__THE DATA__.
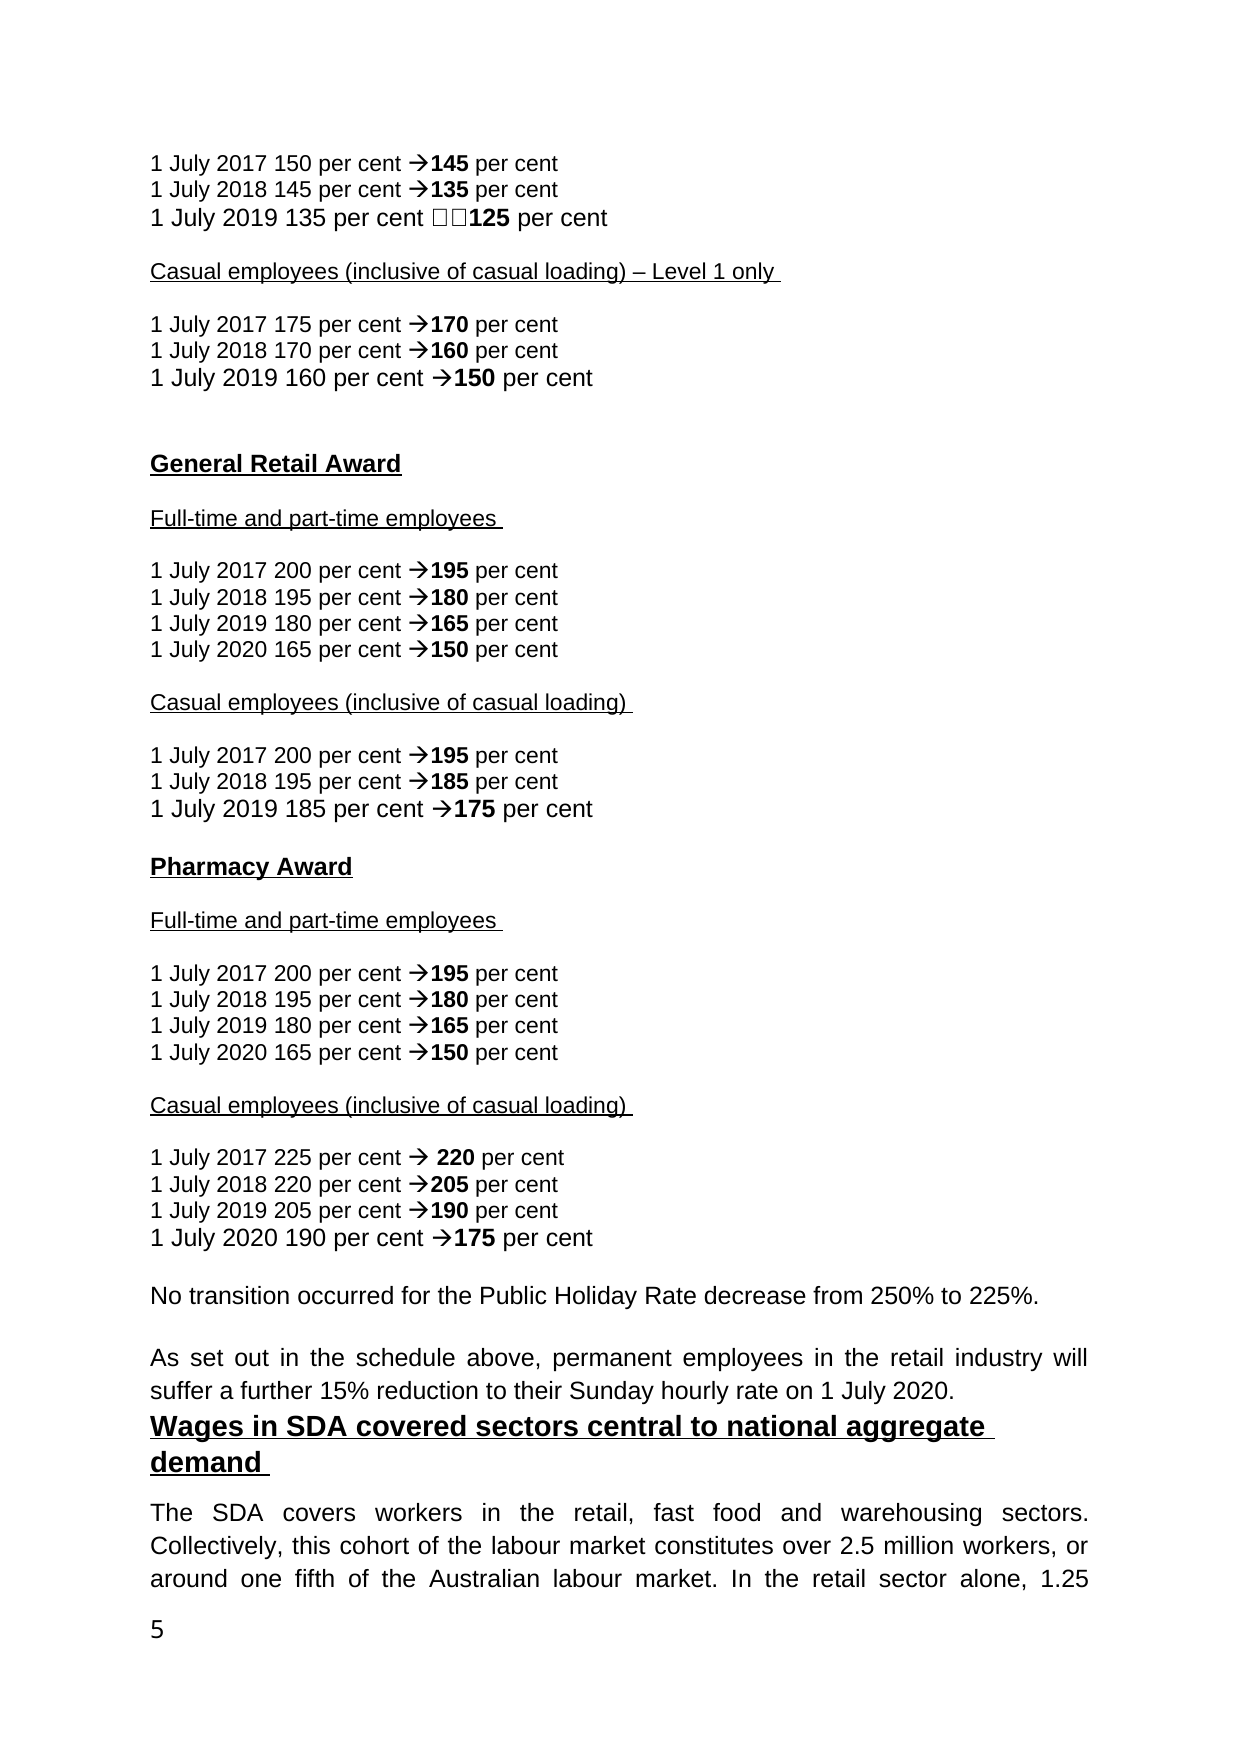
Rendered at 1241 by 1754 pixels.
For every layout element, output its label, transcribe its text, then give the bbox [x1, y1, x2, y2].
---
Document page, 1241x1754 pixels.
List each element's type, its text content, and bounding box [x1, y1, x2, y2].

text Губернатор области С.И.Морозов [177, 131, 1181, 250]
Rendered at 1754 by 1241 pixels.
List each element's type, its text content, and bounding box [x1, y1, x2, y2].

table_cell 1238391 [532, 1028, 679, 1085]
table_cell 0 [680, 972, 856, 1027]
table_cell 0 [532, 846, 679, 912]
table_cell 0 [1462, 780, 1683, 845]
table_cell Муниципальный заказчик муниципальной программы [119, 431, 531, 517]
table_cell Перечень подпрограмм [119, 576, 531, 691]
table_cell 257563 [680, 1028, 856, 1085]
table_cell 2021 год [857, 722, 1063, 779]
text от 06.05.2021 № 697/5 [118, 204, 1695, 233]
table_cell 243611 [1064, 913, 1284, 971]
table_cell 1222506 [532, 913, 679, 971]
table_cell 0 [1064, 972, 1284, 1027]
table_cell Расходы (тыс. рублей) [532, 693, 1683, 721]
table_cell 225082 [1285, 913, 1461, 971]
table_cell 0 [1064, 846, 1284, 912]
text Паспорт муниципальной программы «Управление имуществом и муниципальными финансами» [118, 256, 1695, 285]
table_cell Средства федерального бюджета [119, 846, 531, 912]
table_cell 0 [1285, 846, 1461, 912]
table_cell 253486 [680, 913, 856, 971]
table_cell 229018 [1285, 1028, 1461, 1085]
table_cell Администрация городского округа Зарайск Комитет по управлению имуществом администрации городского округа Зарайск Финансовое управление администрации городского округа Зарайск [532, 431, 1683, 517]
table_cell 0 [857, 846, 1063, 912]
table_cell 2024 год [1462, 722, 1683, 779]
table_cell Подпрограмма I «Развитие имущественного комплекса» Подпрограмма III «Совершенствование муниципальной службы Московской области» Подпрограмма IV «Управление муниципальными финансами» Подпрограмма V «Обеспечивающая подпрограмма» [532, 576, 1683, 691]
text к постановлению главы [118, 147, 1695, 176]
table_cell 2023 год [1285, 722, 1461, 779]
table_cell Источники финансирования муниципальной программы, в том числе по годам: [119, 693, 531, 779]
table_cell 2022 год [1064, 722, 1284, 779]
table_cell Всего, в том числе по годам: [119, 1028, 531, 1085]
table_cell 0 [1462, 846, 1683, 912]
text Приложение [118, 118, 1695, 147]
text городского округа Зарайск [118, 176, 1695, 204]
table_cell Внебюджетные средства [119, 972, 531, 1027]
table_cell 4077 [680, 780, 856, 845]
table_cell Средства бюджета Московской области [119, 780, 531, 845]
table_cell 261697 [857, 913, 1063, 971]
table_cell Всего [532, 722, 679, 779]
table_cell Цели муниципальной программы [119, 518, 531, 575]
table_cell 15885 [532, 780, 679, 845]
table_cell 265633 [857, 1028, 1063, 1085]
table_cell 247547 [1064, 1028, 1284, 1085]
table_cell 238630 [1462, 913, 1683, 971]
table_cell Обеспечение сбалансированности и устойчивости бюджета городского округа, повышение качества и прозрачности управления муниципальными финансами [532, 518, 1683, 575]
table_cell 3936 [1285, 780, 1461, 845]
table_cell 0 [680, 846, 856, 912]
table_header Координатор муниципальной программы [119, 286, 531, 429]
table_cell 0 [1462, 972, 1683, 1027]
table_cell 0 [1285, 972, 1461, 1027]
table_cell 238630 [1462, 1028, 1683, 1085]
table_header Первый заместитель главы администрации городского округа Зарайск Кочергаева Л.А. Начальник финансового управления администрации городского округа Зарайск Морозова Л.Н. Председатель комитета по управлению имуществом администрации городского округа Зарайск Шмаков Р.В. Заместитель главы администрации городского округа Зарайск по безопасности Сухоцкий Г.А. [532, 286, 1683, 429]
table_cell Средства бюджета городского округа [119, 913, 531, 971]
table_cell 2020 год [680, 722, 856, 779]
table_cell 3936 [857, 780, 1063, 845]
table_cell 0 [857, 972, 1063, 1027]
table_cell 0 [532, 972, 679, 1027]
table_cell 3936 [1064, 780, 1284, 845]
==
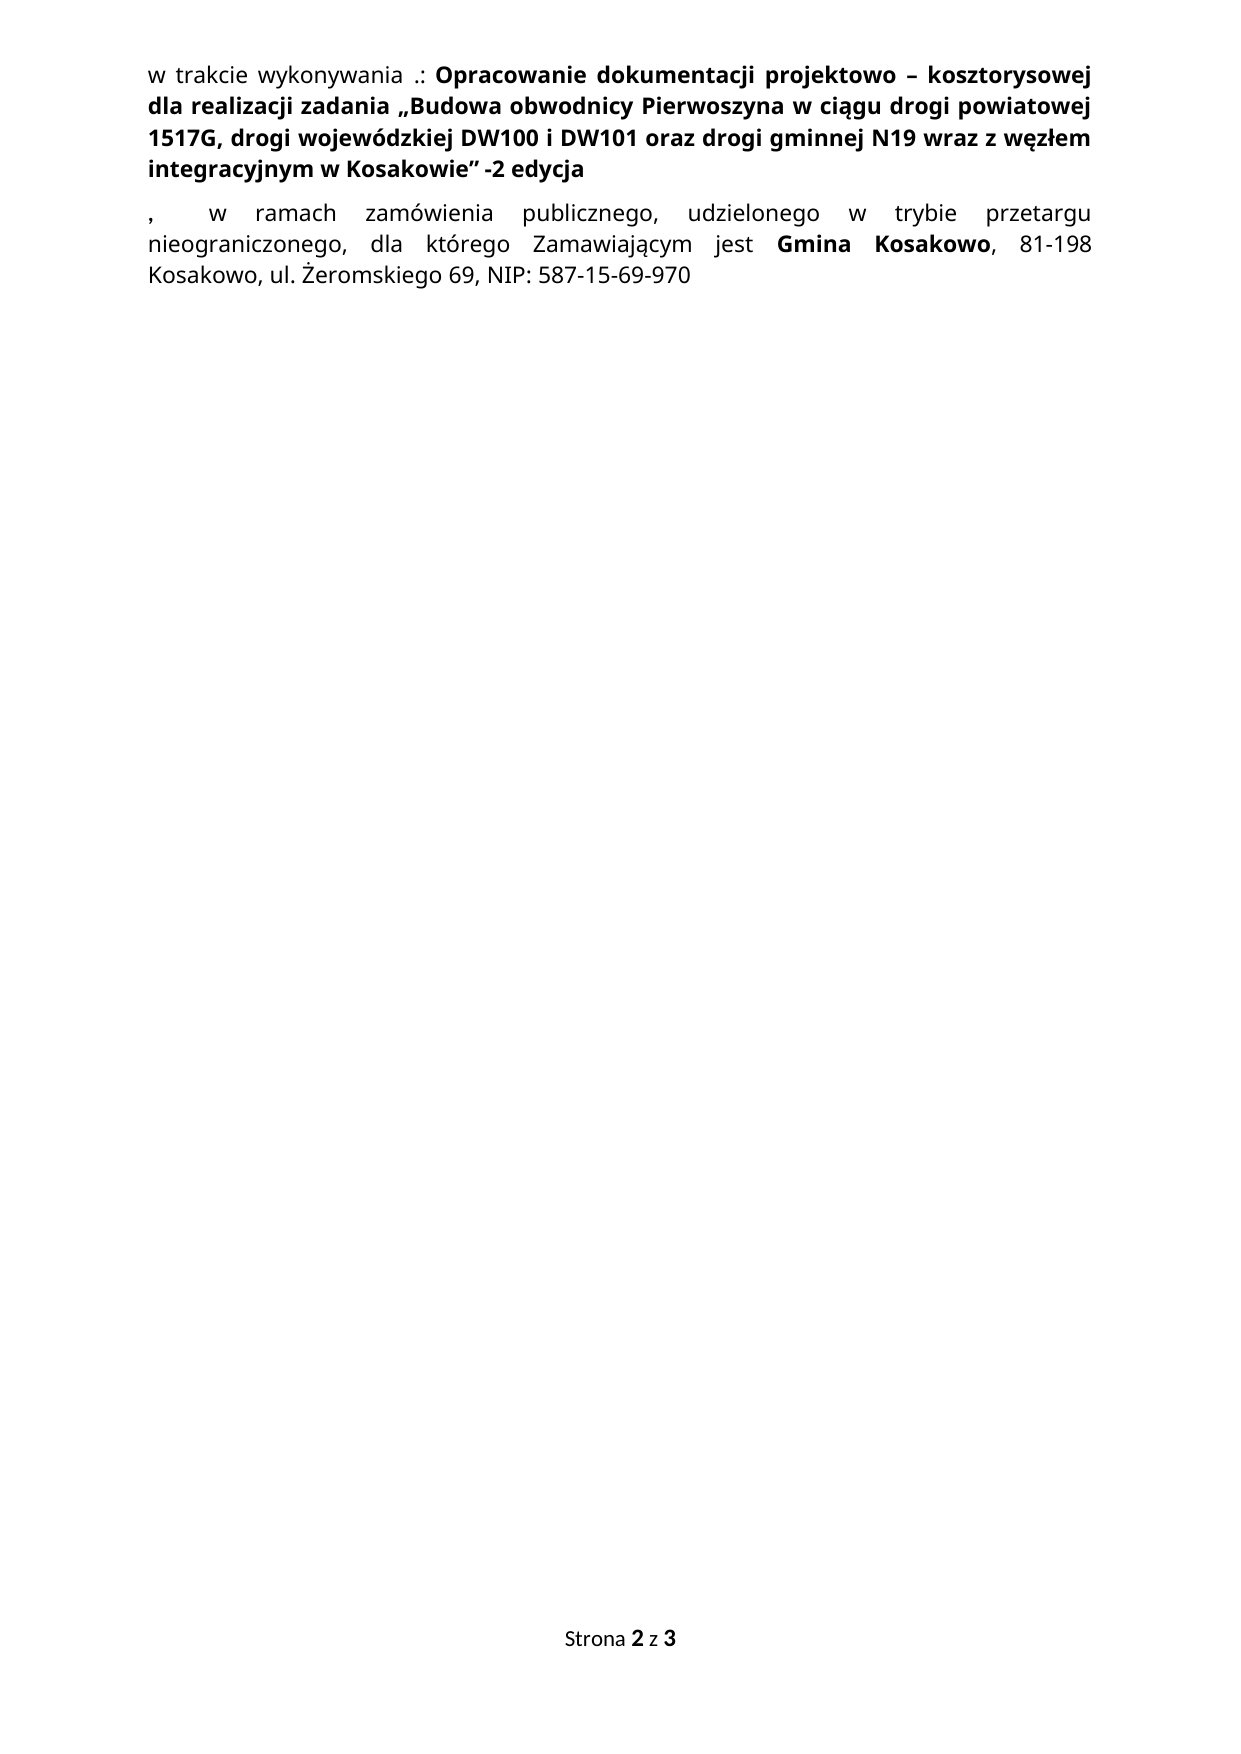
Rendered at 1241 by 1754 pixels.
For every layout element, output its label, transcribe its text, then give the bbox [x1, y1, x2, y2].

__EXERCISE DESCRIPTION__. Search the material above for the string "pixels", and copy every line in which it turns up.

__TASK SOLUTION__.
Rendered at 1241 by 1754 pixels.
Document page, 1241x1754 pixels.
Rendered at 1754 by 1241 pixels.
Rendered at 1241 by 1754 pixels.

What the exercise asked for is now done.